● Task to complete
Your task is to transcribe each record exactly and to omit every image.

Landmark coordinate records:

━━━━━━

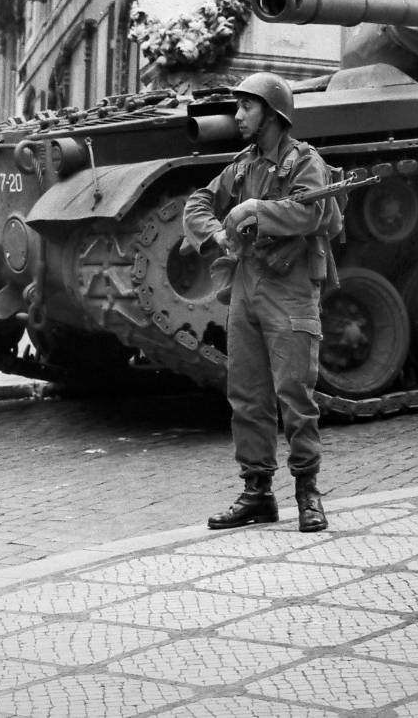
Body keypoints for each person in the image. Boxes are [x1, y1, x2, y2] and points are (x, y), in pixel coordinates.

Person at [183, 72, 340, 534]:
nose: (237, 117)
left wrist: (254, 211)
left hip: (290, 286)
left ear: (271, 114)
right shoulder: (242, 165)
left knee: (294, 392)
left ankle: (307, 493)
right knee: (247, 394)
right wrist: (216, 232)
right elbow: (198, 202)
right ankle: (257, 493)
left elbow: (312, 210)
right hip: (247, 282)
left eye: (246, 108)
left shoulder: (304, 161)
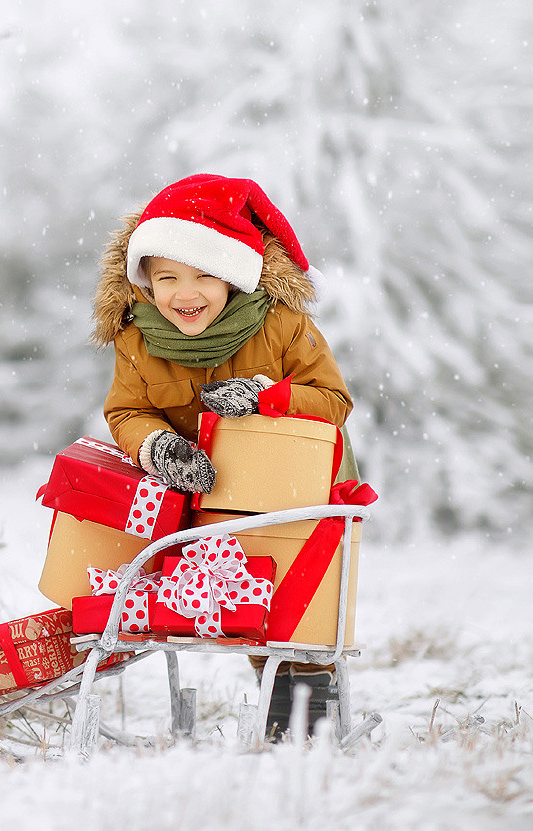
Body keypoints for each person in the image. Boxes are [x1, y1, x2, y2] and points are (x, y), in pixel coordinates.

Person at [92, 173, 354, 739]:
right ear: (146, 281)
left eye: (204, 275)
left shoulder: (282, 325)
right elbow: (128, 411)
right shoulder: (138, 340)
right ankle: (273, 704)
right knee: (245, 603)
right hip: (208, 493)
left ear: (233, 275)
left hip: (292, 489)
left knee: (297, 606)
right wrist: (159, 446)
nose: (184, 295)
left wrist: (266, 396)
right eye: (167, 278)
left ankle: (310, 721)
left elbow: (333, 401)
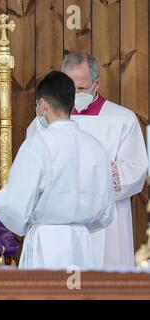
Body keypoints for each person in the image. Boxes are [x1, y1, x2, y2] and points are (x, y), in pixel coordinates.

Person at [27, 53, 148, 268]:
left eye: (81, 88)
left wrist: (92, 179)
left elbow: (135, 169)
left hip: (108, 222)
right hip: (60, 222)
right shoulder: (43, 122)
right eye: (68, 88)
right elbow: (32, 167)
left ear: (97, 83)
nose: (73, 95)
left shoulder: (122, 119)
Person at [0, 71, 114, 269]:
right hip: (82, 242)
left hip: (46, 243)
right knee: (78, 294)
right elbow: (106, 211)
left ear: (43, 105)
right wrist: (77, 224)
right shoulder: (95, 147)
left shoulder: (36, 146)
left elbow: (14, 207)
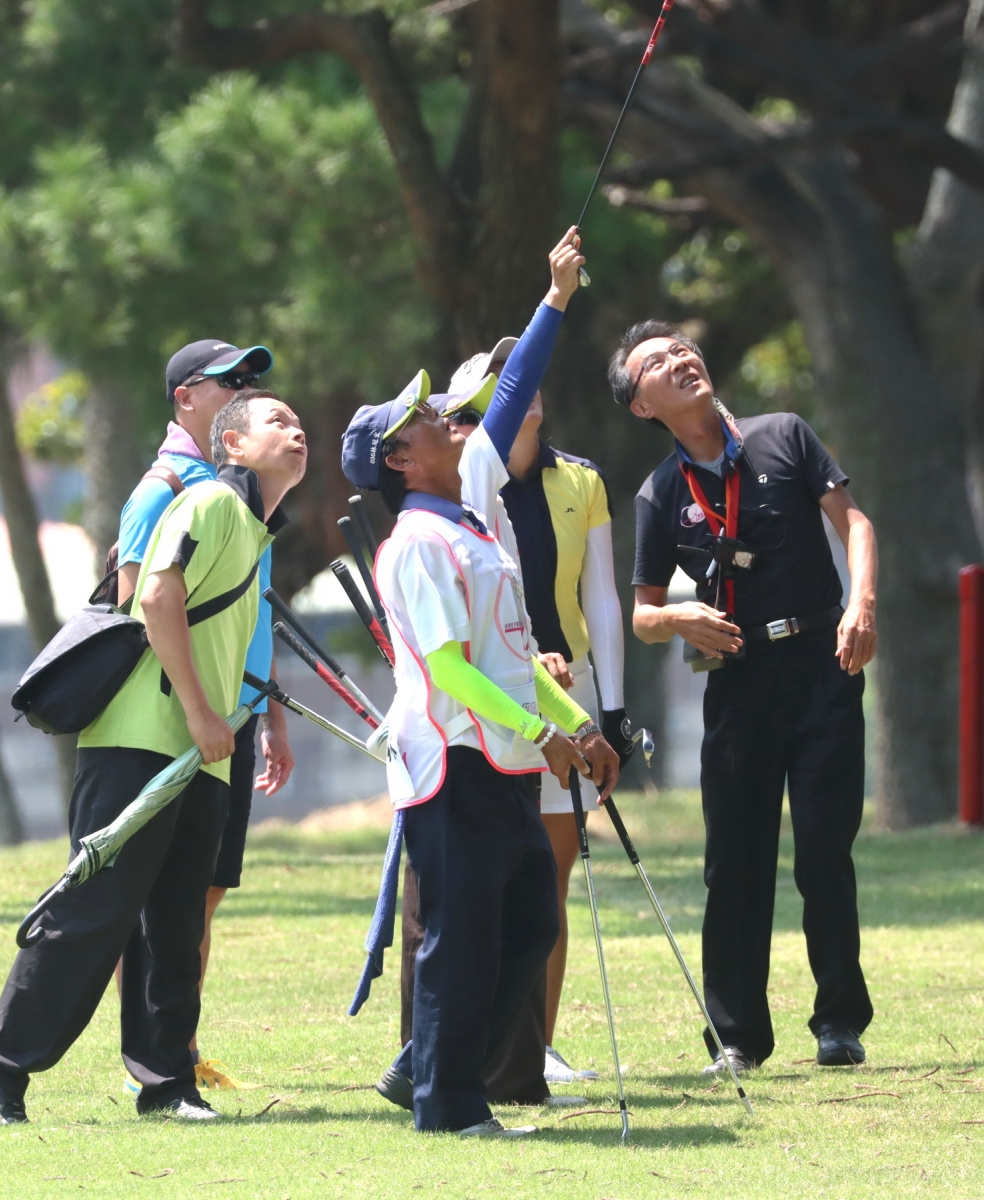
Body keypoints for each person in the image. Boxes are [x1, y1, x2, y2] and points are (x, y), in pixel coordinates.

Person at [0, 389, 308, 1125]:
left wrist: (233, 723)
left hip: (200, 750)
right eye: (277, 421)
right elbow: (154, 597)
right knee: (95, 911)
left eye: (298, 422)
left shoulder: (254, 528)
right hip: (140, 739)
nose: (296, 430)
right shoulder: (209, 503)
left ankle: (167, 1079)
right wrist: (202, 711)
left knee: (174, 925)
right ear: (232, 445)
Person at [341, 228, 620, 1137]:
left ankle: (433, 1068)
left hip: (503, 759)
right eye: (425, 420)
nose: (445, 421)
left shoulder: (468, 518)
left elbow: (511, 650)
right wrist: (546, 736)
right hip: (455, 760)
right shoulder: (418, 540)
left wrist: (579, 721)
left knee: (530, 924)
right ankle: (447, 1103)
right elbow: (454, 670)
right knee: (459, 939)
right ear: (400, 459)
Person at [609, 320, 877, 1072]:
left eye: (681, 349)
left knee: (825, 850)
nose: (680, 360)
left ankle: (838, 1024)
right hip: (737, 681)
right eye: (656, 363)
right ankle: (735, 1038)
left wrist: (861, 605)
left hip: (824, 664)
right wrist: (679, 617)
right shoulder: (659, 492)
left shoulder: (783, 434)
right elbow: (642, 615)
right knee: (734, 860)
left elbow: (852, 523)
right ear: (640, 405)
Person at [448, 342, 633, 1087]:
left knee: (549, 877)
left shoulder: (580, 477)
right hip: (500, 692)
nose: (521, 390)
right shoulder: (464, 482)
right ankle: (493, 1046)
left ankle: (538, 1045)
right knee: (498, 875)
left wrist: (609, 709)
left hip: (571, 690)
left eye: (524, 377)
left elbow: (601, 597)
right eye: (501, 382)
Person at [116, 341, 294, 1093]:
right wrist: (191, 708)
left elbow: (256, 613)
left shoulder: (248, 493)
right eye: (229, 383)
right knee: (153, 895)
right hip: (177, 716)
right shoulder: (163, 488)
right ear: (186, 397)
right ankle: (151, 1058)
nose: (244, 392)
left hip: (237, 705)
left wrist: (271, 711)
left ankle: (176, 1044)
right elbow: (135, 603)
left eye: (251, 382)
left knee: (205, 888)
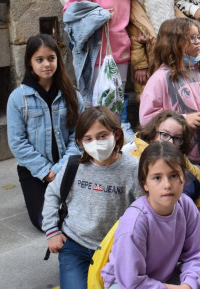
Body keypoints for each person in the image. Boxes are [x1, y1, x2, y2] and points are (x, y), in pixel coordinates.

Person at [101, 142, 200, 289]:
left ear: (184, 178)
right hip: (125, 283)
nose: (167, 185)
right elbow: (131, 281)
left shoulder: (186, 205)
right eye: (157, 178)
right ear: (144, 184)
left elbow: (196, 255)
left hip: (165, 275)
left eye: (174, 175)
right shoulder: (136, 221)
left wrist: (189, 285)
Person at [42, 107, 139, 289]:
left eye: (102, 136)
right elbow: (52, 194)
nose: (96, 143)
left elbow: (147, 209)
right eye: (88, 138)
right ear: (80, 142)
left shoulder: (134, 169)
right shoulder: (74, 166)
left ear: (116, 134)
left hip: (116, 249)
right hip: (75, 246)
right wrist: (52, 231)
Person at [7, 34, 84, 231]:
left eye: (51, 58)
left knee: (79, 216)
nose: (46, 64)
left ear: (58, 59)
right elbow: (17, 143)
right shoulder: (18, 99)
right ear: (30, 63)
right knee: (46, 223)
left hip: (68, 167)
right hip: (34, 172)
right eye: (39, 60)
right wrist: (45, 172)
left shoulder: (72, 95)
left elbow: (80, 137)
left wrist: (59, 169)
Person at [140, 18, 200, 177]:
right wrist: (183, 121)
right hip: (178, 164)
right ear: (173, 42)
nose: (198, 42)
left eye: (199, 37)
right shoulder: (160, 78)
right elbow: (147, 119)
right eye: (191, 38)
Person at [64, 0, 138, 102]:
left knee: (116, 104)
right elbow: (69, 10)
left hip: (121, 53)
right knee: (97, 107)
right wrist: (98, 13)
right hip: (97, 56)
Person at [130, 110, 200, 213]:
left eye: (177, 138)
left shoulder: (183, 161)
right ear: (152, 134)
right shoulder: (135, 163)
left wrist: (189, 215)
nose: (170, 142)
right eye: (164, 135)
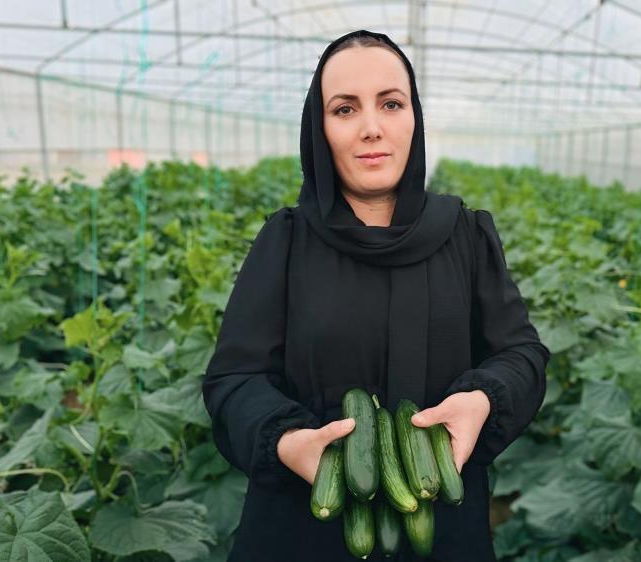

━━━━━━

● Answer to this exercise
Body keypoints for each person in the image. Boxes are [x1, y1, x2, y2] and points are (x, y), in pixel coordinates.

Person at [183, 72, 340, 534]:
nose: (237, 117)
left wrist: (254, 211)
left hip: (290, 286)
left ear: (271, 114)
right shoulder: (242, 165)
left knee: (294, 392)
left ankle: (307, 493)
right knee: (247, 394)
right wrist: (216, 232)
right elbow: (198, 202)
right ankle: (257, 493)
left elbow: (312, 210)
right hip: (247, 282)
left eye: (246, 108)
left shoulder: (304, 161)
Body keypoints for each person in the image. Boxes are [x1, y1, x2, y2] and points are (x, y), in pixel coordinates.

Person at [92, 173, 354, 739]:
right ear: (146, 281)
left eye: (204, 275)
left shoulder: (282, 325)
right elbow: (128, 411)
right shoulder: (138, 340)
right ankle: (273, 704)
right knee: (245, 603)
right hip: (208, 493)
left ear: (233, 275)
left hip: (292, 489)
left knee: (297, 606)
right wrist: (159, 446)
nose: (184, 295)
left wrist: (266, 396)
right eye: (167, 278)
left ankle: (310, 721)
left elbow: (333, 401)
Body keypoints for each person in the image. Boxes are [x1, y1, x2, y2] and points are (x, y), in pixel coordinates.

Person at [27, 53, 148, 268]:
left eye: (81, 88)
left wrist: (92, 179)
left elbow: (135, 169)
left hip: (108, 222)
right hip: (60, 222)
right shoulder: (43, 122)
right eye: (68, 88)
right elbow: (32, 167)
left ear: (97, 83)
nose: (73, 95)
left shoulder: (122, 119)
Person at [0, 71, 114, 269]:
right hip: (82, 242)
left hip: (46, 243)
right knee: (78, 294)
right elbow: (106, 211)
left ear: (43, 105)
right wrist: (77, 224)
right shoulder: (95, 147)
left shoulder: (36, 146)
left elbow: (14, 207)
Body keypoints for each person in the image. Boxes are [x1, y1, x2, y2] and points are (x, y), in pixel coordinates.

Person at [0, 389, 308, 1125]:
left wrist: (233, 723)
left hip: (200, 750)
right eye: (277, 421)
right elbow: (154, 597)
right knee: (95, 911)
left eye: (298, 422)
left shoulder: (254, 528)
right hip: (140, 739)
nose: (296, 430)
right shoulder: (209, 503)
left ankle: (167, 1079)
right wrist: (202, 711)
left knee: (174, 925)
right ear: (232, 445)
Person at [341, 228, 620, 1137]:
left ankle: (433, 1068)
left hip: (503, 759)
right eye: (425, 420)
nose: (445, 421)
left shoulder: (468, 518)
left elbow: (511, 650)
right wrist: (546, 736)
right hip: (455, 760)
right shoulder: (418, 540)
left wrist: (579, 721)
left knee: (530, 924)
right ankle: (447, 1103)
right elbow: (454, 670)
right knee: (459, 939)
right ear: (400, 459)
Person at [609, 320, 877, 1072]:
left eye: (681, 349)
left knee: (825, 850)
nose: (680, 360)
left ankle: (838, 1024)
right hip: (737, 681)
right eye: (656, 363)
right ankle: (735, 1038)
left wrist: (861, 605)
left hip: (824, 664)
right wrist: (679, 617)
right shoulder: (659, 492)
left shoulder: (783, 434)
right elbow: (642, 615)
right knee: (734, 860)
left elbow: (852, 523)
right ear: (640, 405)
Person at [448, 342, 633, 1087]:
left knee: (549, 877)
left shoulder: (580, 477)
right hip: (500, 692)
nose: (521, 390)
right shoulder: (464, 482)
right ankle: (493, 1046)
left ankle: (538, 1045)
right knee: (498, 875)
left wrist: (609, 709)
left hip: (571, 690)
left eye: (524, 377)
left elbow: (601, 597)
right eye: (501, 382)
Person at [116, 341, 294, 1093]:
right wrist: (191, 708)
left elbow: (256, 613)
left shoulder: (248, 493)
right eye: (229, 383)
right knee: (153, 895)
right hip: (177, 716)
right shoulder: (163, 488)
right ear: (186, 397)
right ankle: (151, 1058)
nose: (244, 392)
left hip: (237, 705)
left wrist: (271, 711)
left ankle: (176, 1044)
right elbow: (135, 603)
left eye: (251, 382)
left knee: (205, 888)
Body keypoints for each person in the image. Boxes are [x1, y1, x2, y2] and points are (x, y), in pixel coordinates.

Person at [101, 142, 200, 289]:
left ear: (184, 178)
right hip: (125, 283)
nose: (167, 185)
right elbow: (131, 281)
left shoulder: (186, 205)
right eye: (157, 178)
right ear: (144, 184)
left elbow: (196, 255)
left hip: (165, 275)
left eye: (174, 175)
right shoulder: (136, 221)
left wrist: (189, 285)
Person at [42, 107, 139, 289]:
left eye: (102, 136)
right elbow: (52, 194)
nose: (96, 143)
left elbow: (147, 209)
right eye: (88, 138)
right ear: (80, 142)
left shoulder: (134, 169)
right shoulder: (74, 166)
left ear: (116, 134)
left hip: (116, 249)
right hip: (75, 246)
right wrist: (52, 231)
Person at [7, 34, 84, 231]:
left eye: (51, 58)
left knee: (79, 216)
nose: (46, 64)
left ear: (58, 59)
right elbow: (17, 143)
right shoulder: (18, 99)
right ear: (30, 63)
right knee: (46, 223)
left hip: (68, 167)
right hip: (34, 172)
right eye: (39, 60)
right wrist: (45, 172)
left shoulder: (72, 95)
left elbow: (80, 137)
left wrist: (59, 169)
Person at [140, 18, 200, 177]:
right wrist: (183, 121)
right hip: (178, 164)
right ear: (173, 42)
nose: (198, 42)
left eye: (199, 37)
right shoulder: (160, 78)
right elbow: (147, 119)
right eye: (191, 38)
Person at [64, 0, 138, 102]:
left knee: (116, 104)
right elbow: (69, 10)
left hip: (121, 53)
right knee: (97, 107)
right wrist: (98, 13)
right hip: (97, 56)
Person at [130, 110, 200, 213]:
left eye: (177, 138)
left shoulder: (183, 161)
right ear: (152, 134)
right shoulder: (135, 163)
left wrist: (189, 215)
nose: (170, 142)
right eye: (164, 135)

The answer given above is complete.